> PROVIDED INFORMATION
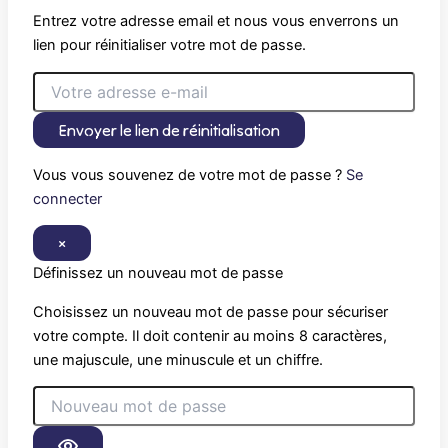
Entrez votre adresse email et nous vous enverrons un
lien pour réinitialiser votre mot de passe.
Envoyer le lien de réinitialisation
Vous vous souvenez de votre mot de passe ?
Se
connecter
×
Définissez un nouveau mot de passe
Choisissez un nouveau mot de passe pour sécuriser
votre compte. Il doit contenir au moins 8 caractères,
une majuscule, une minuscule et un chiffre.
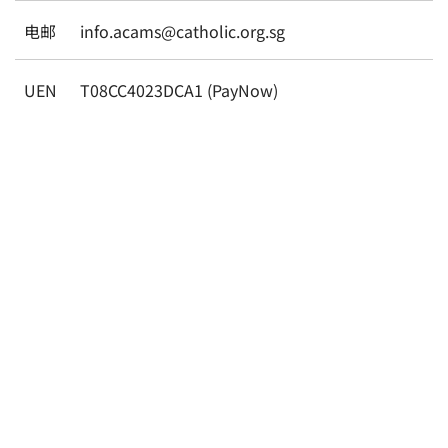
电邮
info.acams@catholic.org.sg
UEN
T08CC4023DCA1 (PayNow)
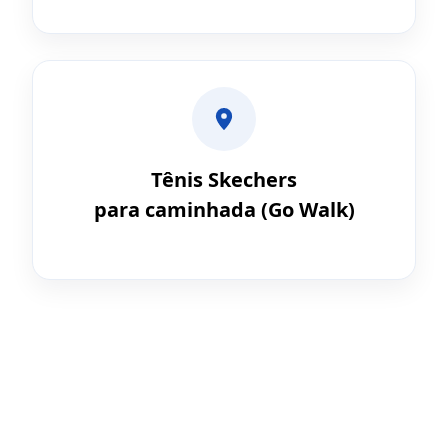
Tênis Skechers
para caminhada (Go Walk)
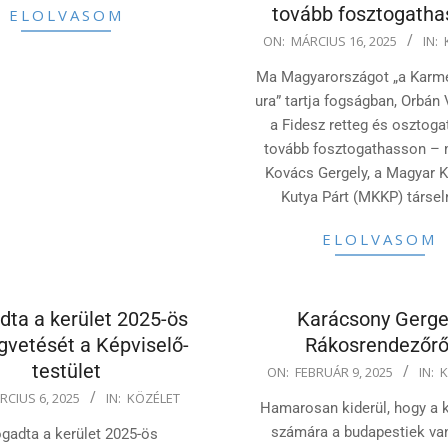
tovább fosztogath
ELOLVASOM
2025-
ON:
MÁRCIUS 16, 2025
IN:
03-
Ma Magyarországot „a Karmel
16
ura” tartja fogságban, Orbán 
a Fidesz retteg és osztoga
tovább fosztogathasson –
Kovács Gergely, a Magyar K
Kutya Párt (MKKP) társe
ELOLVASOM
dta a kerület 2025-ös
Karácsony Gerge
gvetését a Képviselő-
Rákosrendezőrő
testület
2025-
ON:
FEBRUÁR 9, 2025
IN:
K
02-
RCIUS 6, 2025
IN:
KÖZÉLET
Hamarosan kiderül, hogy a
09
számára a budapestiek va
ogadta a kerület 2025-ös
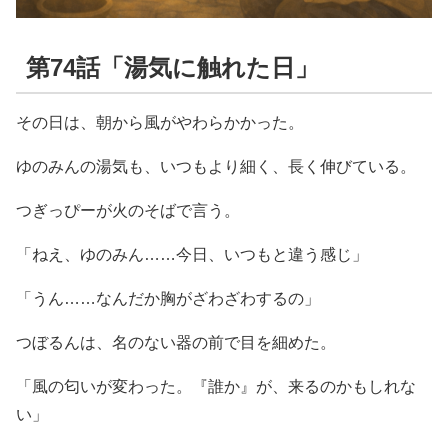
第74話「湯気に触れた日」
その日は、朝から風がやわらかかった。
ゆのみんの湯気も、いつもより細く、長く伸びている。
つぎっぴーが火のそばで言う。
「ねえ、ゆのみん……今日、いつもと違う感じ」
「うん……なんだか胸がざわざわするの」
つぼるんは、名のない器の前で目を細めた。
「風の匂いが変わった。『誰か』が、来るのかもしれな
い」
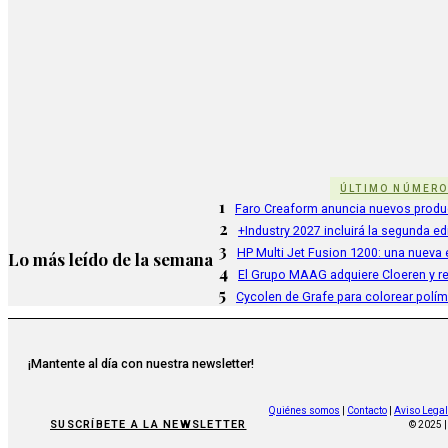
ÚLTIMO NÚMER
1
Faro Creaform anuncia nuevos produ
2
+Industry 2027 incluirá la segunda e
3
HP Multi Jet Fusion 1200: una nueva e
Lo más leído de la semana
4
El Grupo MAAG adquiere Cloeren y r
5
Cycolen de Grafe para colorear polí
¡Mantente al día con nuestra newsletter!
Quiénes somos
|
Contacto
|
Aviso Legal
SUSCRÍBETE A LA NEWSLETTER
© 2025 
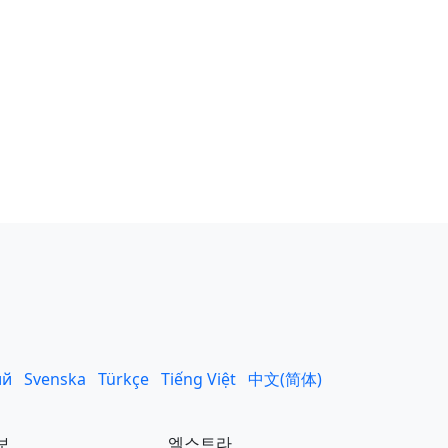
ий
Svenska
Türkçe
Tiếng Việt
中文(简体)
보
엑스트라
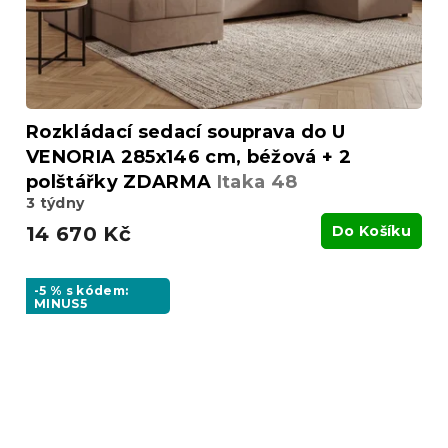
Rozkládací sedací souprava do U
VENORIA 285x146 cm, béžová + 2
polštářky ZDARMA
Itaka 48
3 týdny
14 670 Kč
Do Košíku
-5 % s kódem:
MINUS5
---
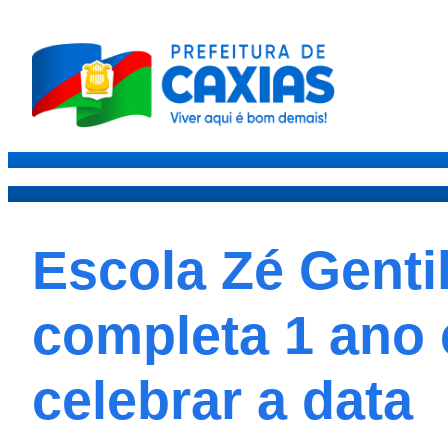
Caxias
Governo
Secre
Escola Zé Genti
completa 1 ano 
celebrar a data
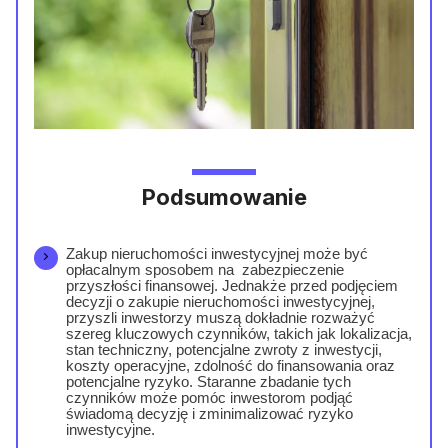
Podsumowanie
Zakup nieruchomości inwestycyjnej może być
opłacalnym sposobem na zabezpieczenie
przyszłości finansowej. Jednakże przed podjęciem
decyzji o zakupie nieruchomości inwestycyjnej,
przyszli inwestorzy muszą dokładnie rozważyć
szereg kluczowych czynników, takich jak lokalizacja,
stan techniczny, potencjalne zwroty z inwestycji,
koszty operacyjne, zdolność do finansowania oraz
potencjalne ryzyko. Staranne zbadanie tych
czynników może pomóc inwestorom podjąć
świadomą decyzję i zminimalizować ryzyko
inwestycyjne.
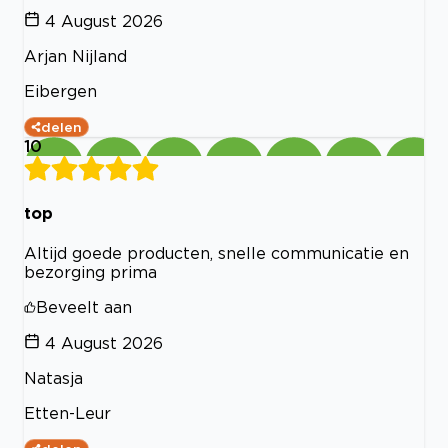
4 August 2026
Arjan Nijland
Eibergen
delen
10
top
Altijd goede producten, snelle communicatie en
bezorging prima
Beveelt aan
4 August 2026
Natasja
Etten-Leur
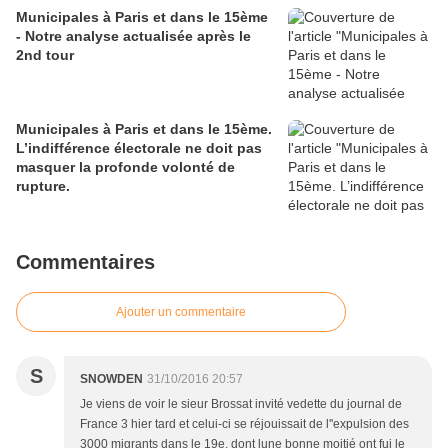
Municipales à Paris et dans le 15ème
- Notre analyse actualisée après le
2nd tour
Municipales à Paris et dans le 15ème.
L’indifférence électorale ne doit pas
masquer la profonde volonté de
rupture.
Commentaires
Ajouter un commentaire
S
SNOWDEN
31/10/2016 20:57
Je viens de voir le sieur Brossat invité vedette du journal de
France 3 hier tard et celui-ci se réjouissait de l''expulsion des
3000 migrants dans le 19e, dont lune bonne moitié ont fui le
---
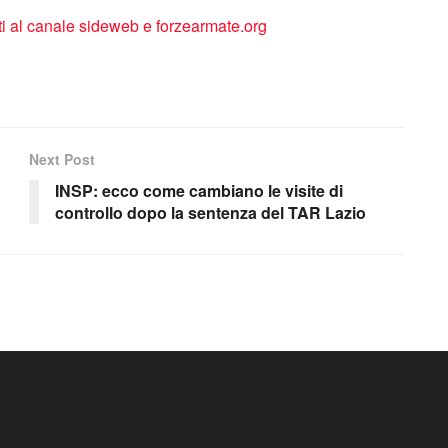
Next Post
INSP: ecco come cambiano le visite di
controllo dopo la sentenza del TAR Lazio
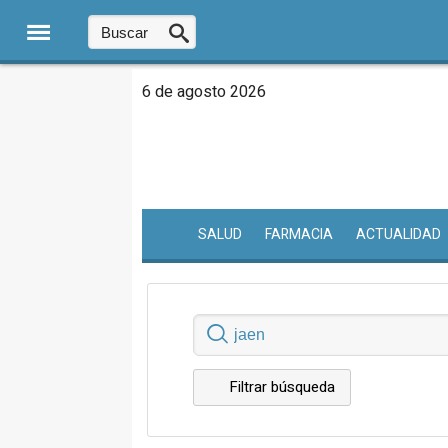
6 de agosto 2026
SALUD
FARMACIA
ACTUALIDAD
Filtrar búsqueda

> PROBLEM DETAILS
Go through the listing above and write out exactly the lines starting with the one holding "masquer la profonde volonté de" and running through the one holding "3000 migrants dans", ends included, and no others.

> PROBLEM SOLUTION
masquer la profonde volonté de
rupture.
Commentaires
Ajouter un commentaire
S
SNOWDEN
31/10/2016 20:57
Je viens de voir le sieur Brossat invité vedette du journal de
France 3 hier tard et celui-ci se réjouissait de l''expulsion des
3000 migrants dans le 19e, dont lune bonne moitié ont fui le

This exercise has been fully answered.